What is required: Restate all data exactly. No images.

Supplied records:

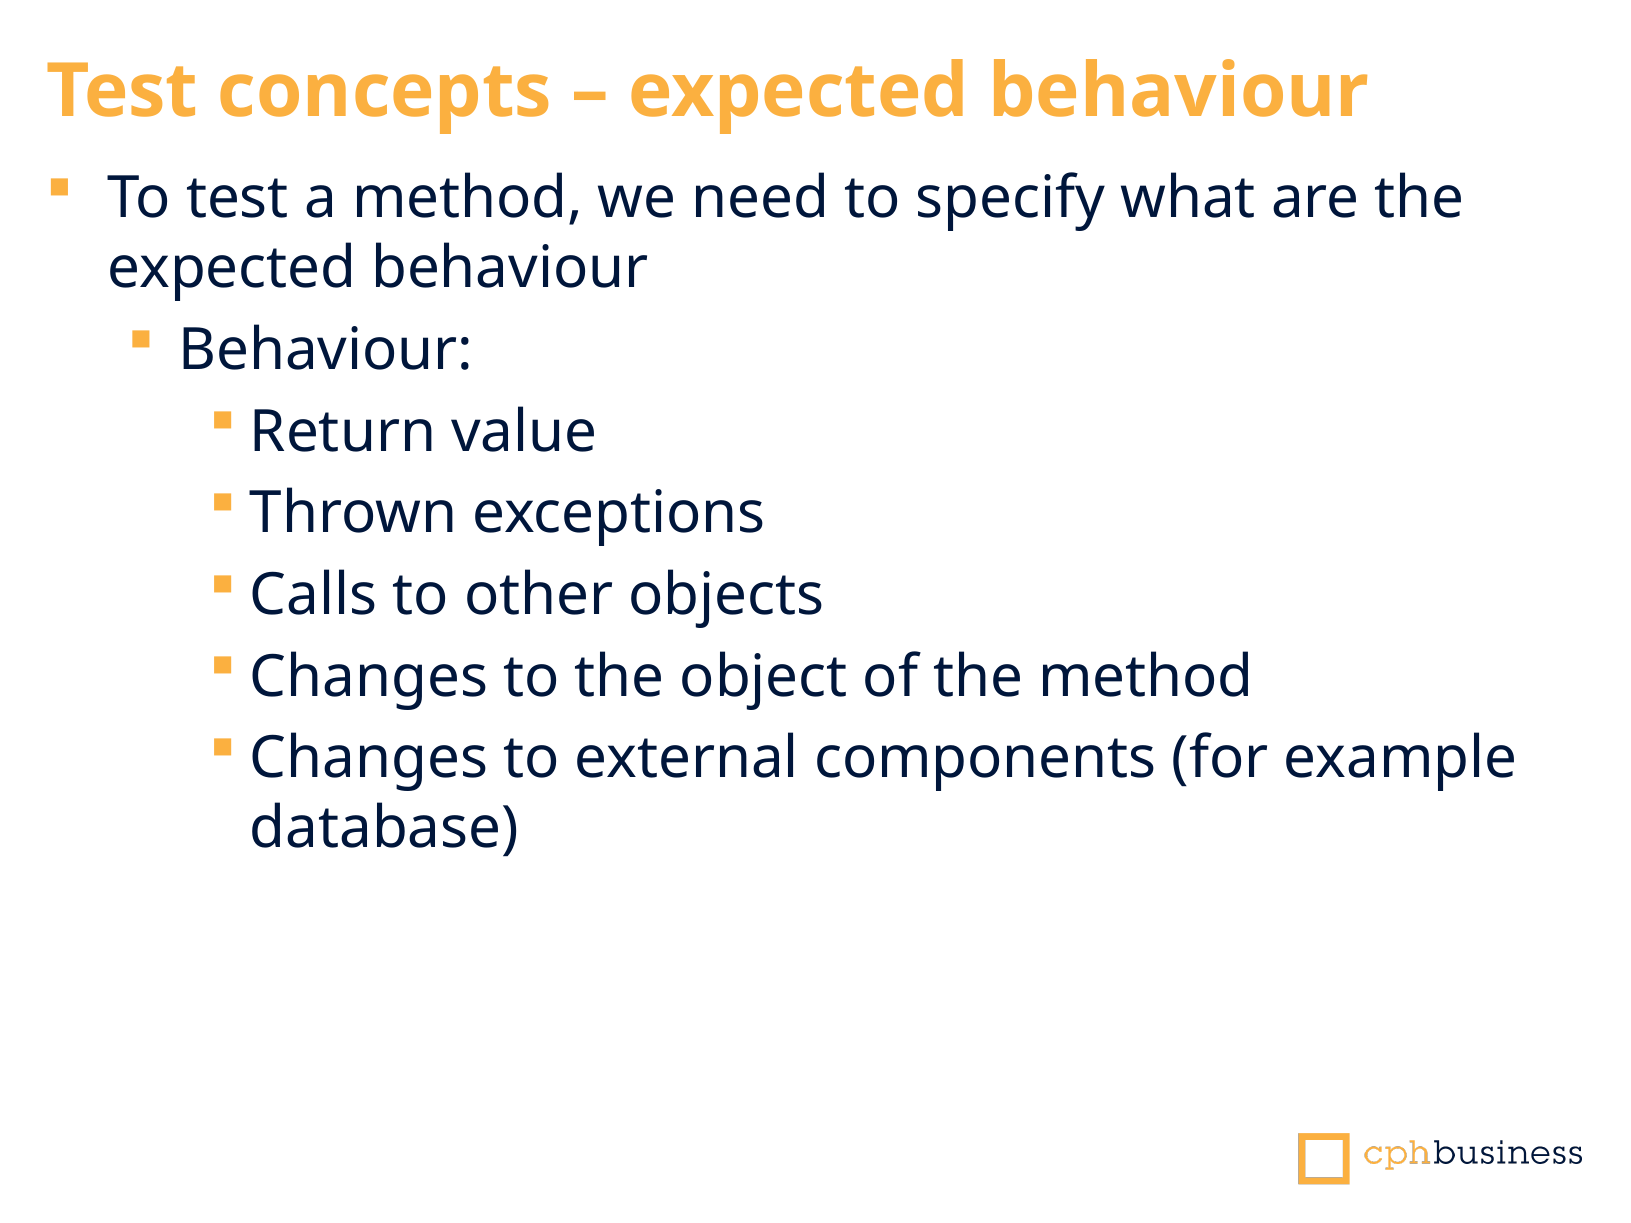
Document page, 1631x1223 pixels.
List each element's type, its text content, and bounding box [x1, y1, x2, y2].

list Test concepts – expected behaviour [31, 33, 1607, 137]
list To test a method, we need to specify what are the expected behaviour Behaviour: Return value Thrown exceptions Calls to other objects Changes to the object of the method Changes to external components (for example database) [31, 152, 1607, 1126]
picture [1247, 1082, 1631, 1223]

Answer space:
Document page, 1631x1223 pixels.
List each element's type, its text content, and bounding box [x1, y1, x2, y2].

list Test concepts – expected behaviour [31, 33, 1607, 137]
list To test a method, we need to specify what are the expected behaviour Behaviour: Return value Thrown exceptions Calls to other objects Changes to the object of the method Changes to external components (for example database) [31, 152, 1607, 1126]
picture [1247, 1082, 1631, 1223]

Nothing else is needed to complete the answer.